Читаем Король детей. Жизнь и смерть Януша Корчака полностью

Все десять дней, пока Генриетта лежала в полусознательном состоянии в своей квартире, Зильберберг не показывался в приюте из страха занести инфекцию. Ему удалось показать жену нескольким врачам, но у тех не было почти никаких лекарств, и состояние Генриетты становилось все хуже. Как-то на склоне дня, когда Зильберберг уже потерял надежду, у его дверей появился Корчак со своим докторским саквояжем. Осмотрев больную, он ввел ей драгоценную сыворотку, которую принес с собой. В последующие дни он заходил регулярно, продолжая лечение. Борясь за жизнь, Генриетта слышала его голос — Корчак задавал ей вопросы, проверяя, пришла ли она в себя: «Вы помните, как вас зовут?» А потом ободрял: «Не сдавайтесь! Не позволяйте Гитлеру одержать еще одну победу!» Как-то поздно вечером, просидев у ее постели несколько часов кряду, он сказал Зильбербергу: «Похоже, жар спадает. Она будет жить». Корчак оказался прав.

Генриетта не пошла вместе с мужем в новое здание приюта, выходить на улицу ей казалось слишком опасным. По словам Зильберберга, в помещении было душно и гораздо менее удобно, чем в доме на Хлодной. Кухня оказалась крошечной, а на сто пятьдесят детей и персонал имелась всего одна ванная. Тем не менее Корчак встретил его своей обычной улыбкой, а дети пришли в восторг и спели свой гимн:

Белый и черный, желтый и красный,Перемешайте, люди, все краски.Братья и сестры, сестры и братья,Люди, раскройте друг другу объятья.
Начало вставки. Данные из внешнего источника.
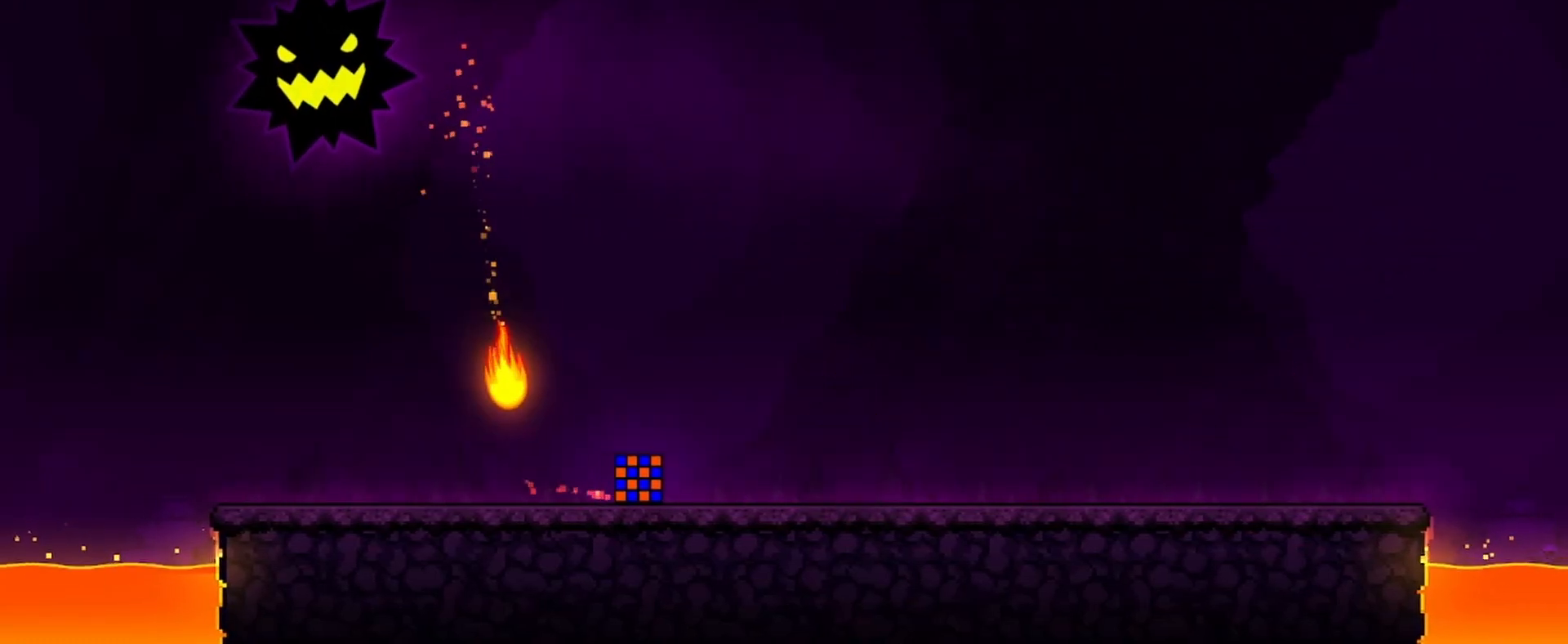
{"keys": ["a"], "mouse": [], "events": [[200, "a", "down"], [333, "a", "up"], [400, "a", "down"]]}
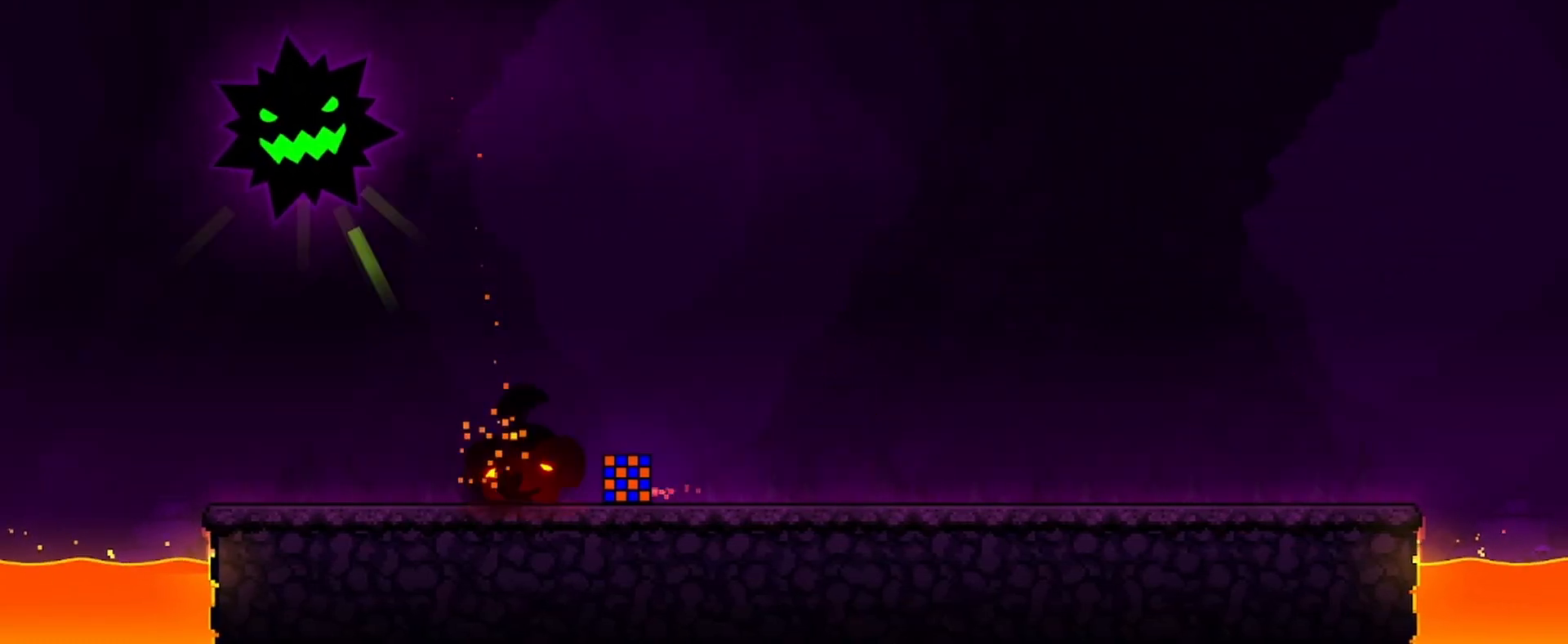
{"keys": ["d"], "mouse": [], "events": [[167, "a", "up"], [300, "d", "down"]]}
Поскольку стена гетто прочно сомкнулась вокруг евреев, отсутствие их польских «братьев и сестер», оставшихся по ту сторону границы, становилось почти физически ощутимой потерей. Гебраист Хаим Каплан даже писал в своем дневнике: «Души наши жаждут увидеть хоть одно лицо нееврея». И далее перечисляет пять неевреев, которых удается увидеть обитателю гетто: сборщик налогов, сборщики ежемесячной платы за газ и электричество и два кондуктора в еврейском трамвае. Если, к несчастью, еврей окажется привлеченным к суду, то увидит шестого — судью.
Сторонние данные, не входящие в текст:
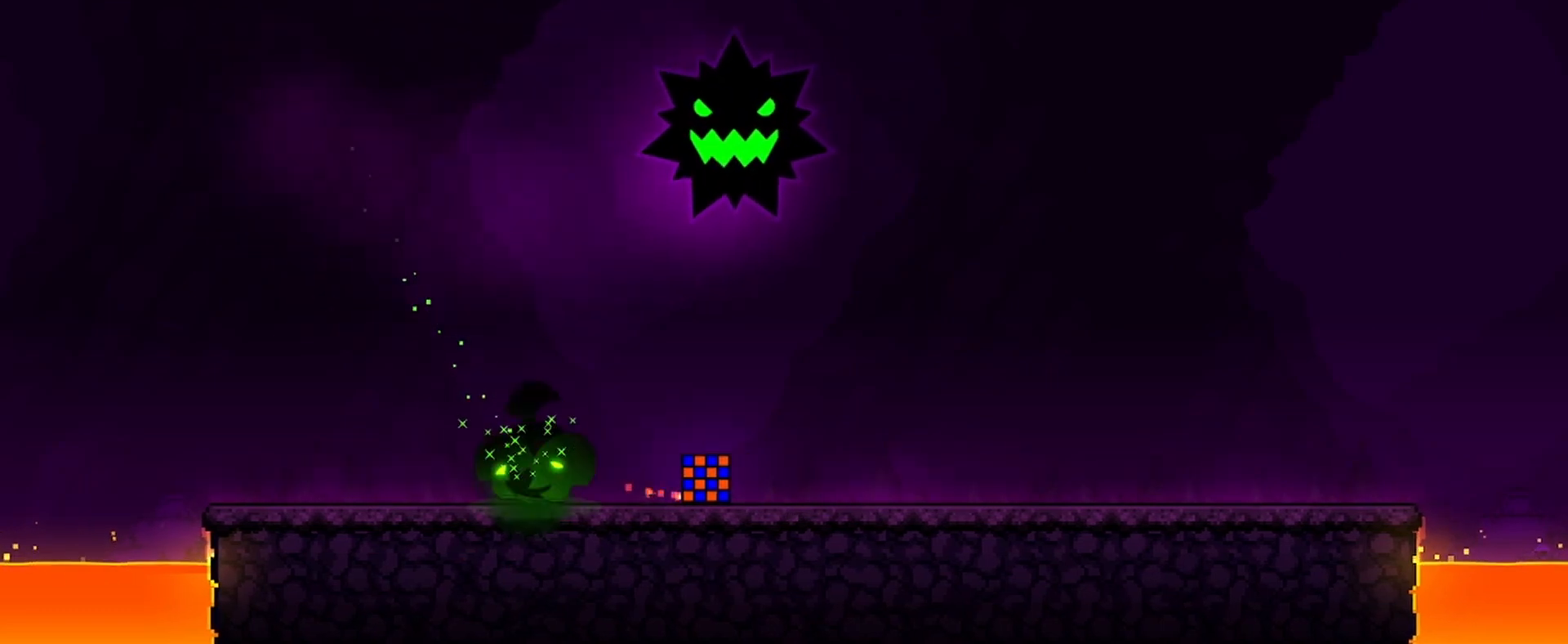
{"keys": [], "mouse": [], "events": [[300, "d", "down"], [433, "d", "up"]]}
Испытывая похожее чувство утраты, христианские друзья Корчака стали изобретать способы повидаться с ним. В один из пасмурных ноябрьских дней, когда небо было покрыто тучами, а земля — грязным снегом, Марии Чапской удалось позаимствовать у кого-то пропуск в гетто. Поскольку трамваи единственного маршрута, проходящего через гетто, не останавливались на его территории, она вышла из вагона на остановке перед въездом в гетто и предъявила документ немецким и польским полицейским снаружи, а также их еврейским коллегам внутри огороженной зоны. Пока она шла по запруженным толпами улицам мимо торговцев сигаретами и семечками, мимо нищих, демонстрирующих обмороженные конечности, мимо полуголых детей, на которых никто не обращал внимания, стало темнеть, хотя вечер еще не наступил.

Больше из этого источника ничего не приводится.